§ Instructions to follow
In the post about upgrading Movable Type, retype the passage between "4 Responses" and "roll my own.", inclusive, word for word.

Gak!

If you’re using Movable Type and held at version 2.661 because of that whole licensing thing, but you’ve been thinking about just biting the bullet and going for 3.x, my advice is: Don’t.

Well, if you’re starting from scratch, I’m sure it’s fine. But if you’re a hand-coder and made all your various templates just the way you like, beware. There’s a wholly ridiculous set of changes you’ll have to make to several individual templates (on each blog) because of the new commenting system. And so far, even after making those changes, I can’t get the new-and-improved setup to work at all.

All I wanted was basic comment moderation. Instead, I got broken templates and their TypeKey authentication crap (that I don’t even want)… and I’ll probably end up relying on the still-in-beta Blacklist plug-in, anyway.

More and more it’s clear, WordPress is the way to go. But since I just shelled out actual money to upgrade Movable Type, I’m resigned to make it work.

Not tonight, though, that’s for damn sure.

4 Responses

  1. Beth says:

    I heart WordPress, yes I do. I heart WordPress, how about you??!

  2. Dreama says:

    As soon as I can get my site away from MT, the happier I will be, but WordPress doesn’t seem a solution for me due to the one blog per install thing. I long for something just like MT… but better. Not limited. Not with crap templates. And not dumb. Oh, how I wish I had the knowhow to roll my own.

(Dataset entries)
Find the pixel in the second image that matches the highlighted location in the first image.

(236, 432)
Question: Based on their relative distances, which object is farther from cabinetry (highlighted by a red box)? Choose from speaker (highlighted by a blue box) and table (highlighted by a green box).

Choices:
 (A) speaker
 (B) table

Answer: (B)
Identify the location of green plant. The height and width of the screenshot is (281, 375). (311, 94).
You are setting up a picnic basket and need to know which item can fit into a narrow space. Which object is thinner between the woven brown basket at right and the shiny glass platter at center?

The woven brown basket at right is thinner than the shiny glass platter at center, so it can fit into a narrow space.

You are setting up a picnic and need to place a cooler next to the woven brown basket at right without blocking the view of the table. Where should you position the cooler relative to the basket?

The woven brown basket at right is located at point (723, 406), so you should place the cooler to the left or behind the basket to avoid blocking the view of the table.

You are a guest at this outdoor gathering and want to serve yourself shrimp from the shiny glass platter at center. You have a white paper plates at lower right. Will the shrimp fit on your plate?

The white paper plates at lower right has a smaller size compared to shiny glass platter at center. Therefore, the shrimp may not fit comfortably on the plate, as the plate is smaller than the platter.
--
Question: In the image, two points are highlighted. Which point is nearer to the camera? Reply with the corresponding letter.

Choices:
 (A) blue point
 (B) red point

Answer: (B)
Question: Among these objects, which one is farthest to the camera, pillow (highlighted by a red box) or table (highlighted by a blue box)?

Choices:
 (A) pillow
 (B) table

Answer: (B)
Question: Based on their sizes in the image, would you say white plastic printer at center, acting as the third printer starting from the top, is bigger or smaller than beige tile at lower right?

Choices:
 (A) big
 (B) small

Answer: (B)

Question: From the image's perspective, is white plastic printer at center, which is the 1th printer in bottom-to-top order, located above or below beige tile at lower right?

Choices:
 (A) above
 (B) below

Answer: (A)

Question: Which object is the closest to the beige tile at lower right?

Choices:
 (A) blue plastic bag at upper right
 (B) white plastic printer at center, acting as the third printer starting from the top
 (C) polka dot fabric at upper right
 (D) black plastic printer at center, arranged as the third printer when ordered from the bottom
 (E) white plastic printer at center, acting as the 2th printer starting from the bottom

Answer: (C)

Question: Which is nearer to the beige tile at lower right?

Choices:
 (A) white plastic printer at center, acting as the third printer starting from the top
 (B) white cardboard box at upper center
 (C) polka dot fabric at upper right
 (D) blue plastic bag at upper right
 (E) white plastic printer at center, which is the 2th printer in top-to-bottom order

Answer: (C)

§ Task solution
4 Responses

  1. Beth says:

    I heart WordPress, yes I do. I heart WordPress, how about you??!

  2. Dreama says:

    As soon as I can get my site away from MT, the happier I will be, but WordPress doesn’t seem a solution for me due to the one blog per install thing. I long for something just like MT… but better. Not limited. Not with crap templates. And not dumb. Oh, how I wish I had the knowhow to roll my own.